Go borrows key concepts from Erlang
Erlang Inside - Chad DePue - November 16, 2009The Go language, getting a lot of attention because it was recently open sourced by Google, seems to be a sort of programmers’ Rorschach test in that everyone calls it a replacement for C++/Python/Erlang/Your Language Here… My sense is it wouldn’t be getting that much attention if it were released apart from Google. But thinking about Go for the past few days made me realize that the most important part about Go is actually its “Erlang-ness”. Everything else it provides is nice if you’re a C++ developer doing systems programming already, but not critical. But the goroutine/channel piece is the part that actually differentiates the language as something worth investigating that you can’t easily work around with the existing toolset.
Would it replace Erlang for many applications?

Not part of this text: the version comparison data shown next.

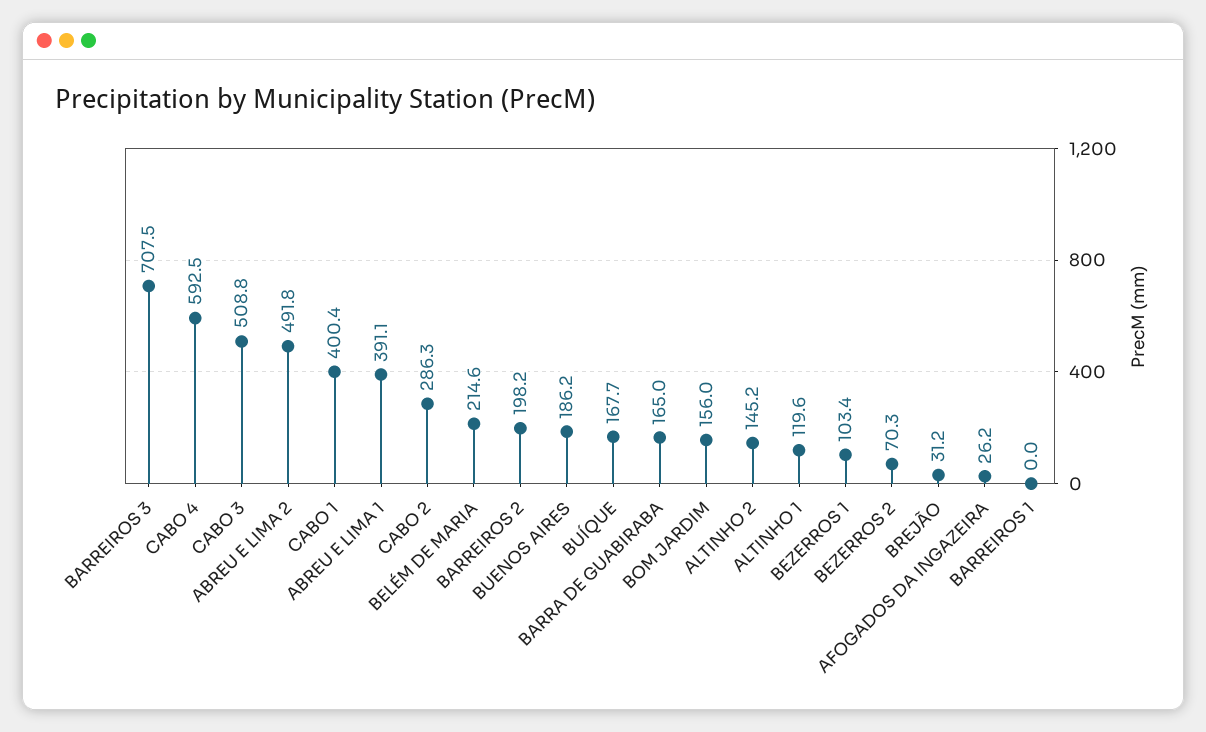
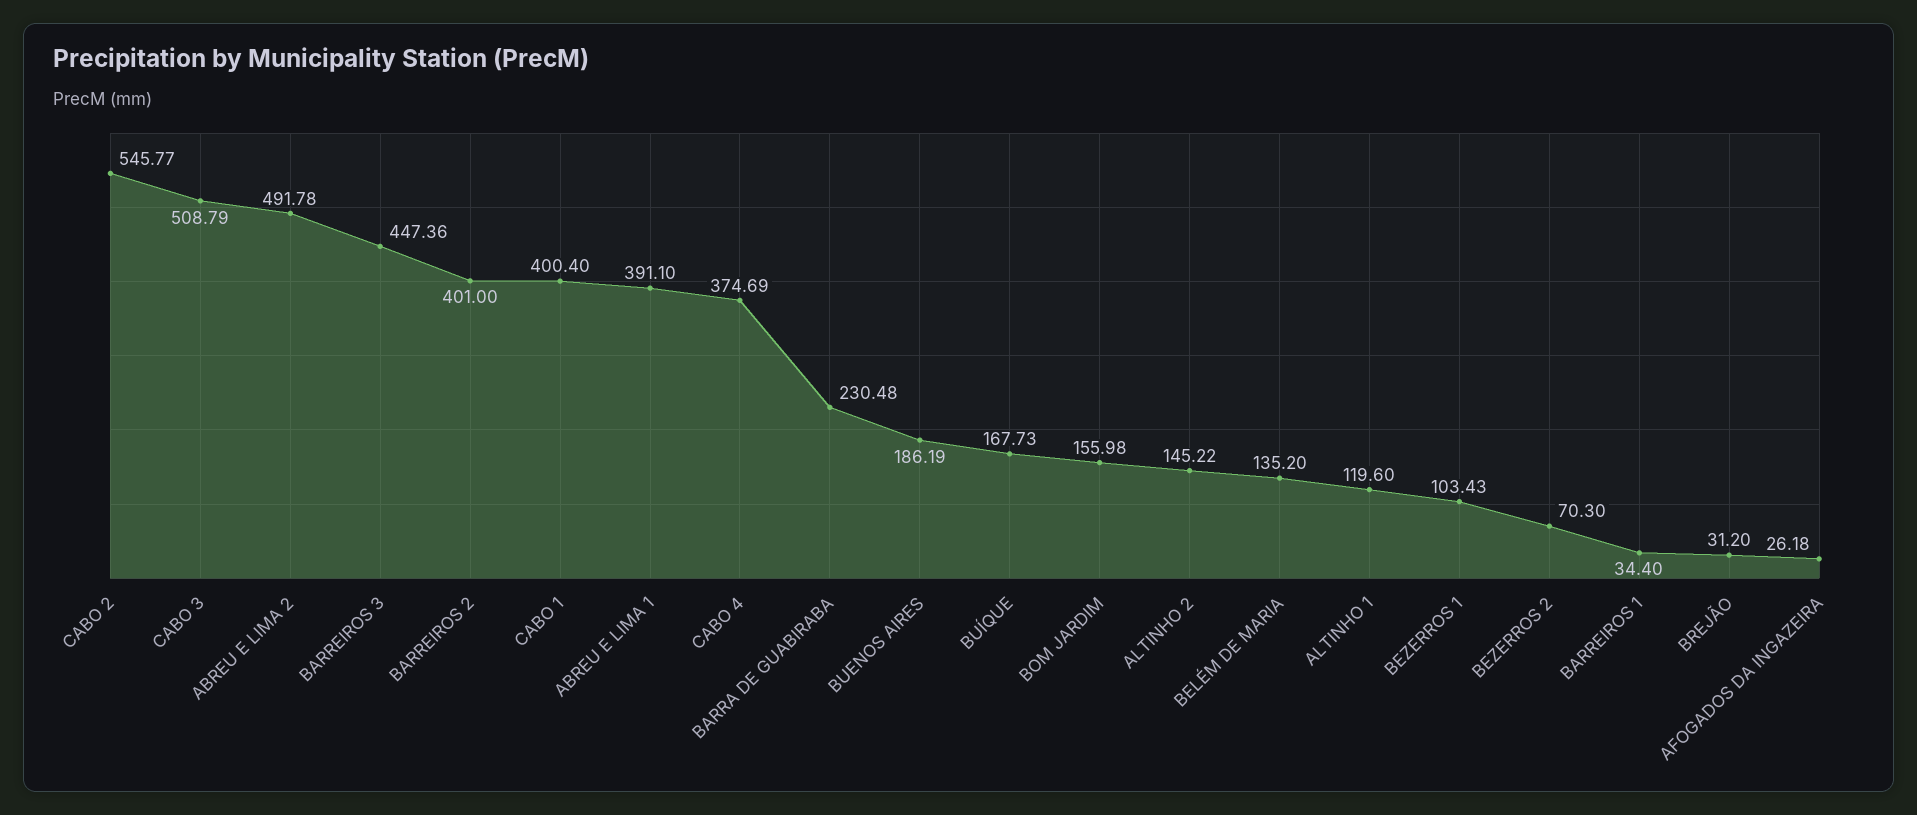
  {
-   "BARREIROS 3": 707.5,
+   "BARREIROS 3": 447.36,
-   "CABO 4": 592.5,
+   "CABO 4": 374.69,
    "CABO 3": 508.79,
    "ABREU E LIMA 2": 491.78,
    "CABO 1": 400.4,
    "ABREU E LIMA 1": 391.1,
-   "CABO 2": 286.3,
+   "CABO 2": 545.77,
-   "BELÉM DE MARIA": 214.6,
+   "BELÉM DE MARIA": 135.2,
-   "BARREIROS 2": 198.2,
+   "BARREIROS 2": 401,
    "BUENOS AIRES": 186.19,
    "BUÍQUE": 167.73,
-   "BARRA DE GUABIRABA": 165,
+   "BARRA DE GUABIRABA": 230.48,
    "BOM JARDIM": 155.98,
    "ALTINHO 2": 145.22,
    "ALTINHO 1": 119.6,
    "BEZERROS 1": 103.43,
    "BEZERROS 2": 70.3,
    "BREJÃO": 31.2,
    "AFOGADOS DA INGAZEIRA": 26.18,
-   "BARREIROS 1": 0
+   "BARREIROS 1": 34.4
  }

Probably not, because though the coroutines will be powerful in certain systems, Go is not a platform like Erlang, with all the benefits of hot swappable code, supervisor processes,hibernating processes, etc… To a non-developer I would describe Go as containing some of the building blocks that make Erlang a great language and platform, but ultimately Go is targeting lower-level systems development. That type of coding wouldn’t be a good fit for Erlang anyway.
So where would they overlap? Probably most likely the two languages would be in applications that are not too OS-level but not too application-centric where OTP or hot-swapping code, multi-machine communication, etc would be requirements. The most obvious example would be web infrastructure. Would Go be a good fit for writing a web server vs Yaws or Mochiweb? Probably. Would I want to use Go to write my own cross-node communication that i get for free with Erlang? Probably not.
So I’m realizing that Go provides a service to the Erlang community in that it validates the fundamentals of the Erlang platform. Goroutines are equivalent to Erlang processes:
Why goroutines instead of threads?
Goroutines are part of making concurrency easy to use. The idea, which has been around for a while, is to multiplex independently executing functions—coroutines, really—onto a set of threads. When a coroutine blocks, such as by calling a blocking system call, the run-time automatically moves other coroutines on the same operating system thread to a different, runnable thread so they won’t be blocked. The programmer sees none of this, which is the point. The result, which we call goroutines, can be very cheap: unless they spend a lot of time in long-running system calls, they cost little more than the memory for the stack.
And Channels to Erlang messages: ( see slide 28 from this deck)… very cool stuff and further evidence of the slow but inexorable march toward mainstream multi-core programming.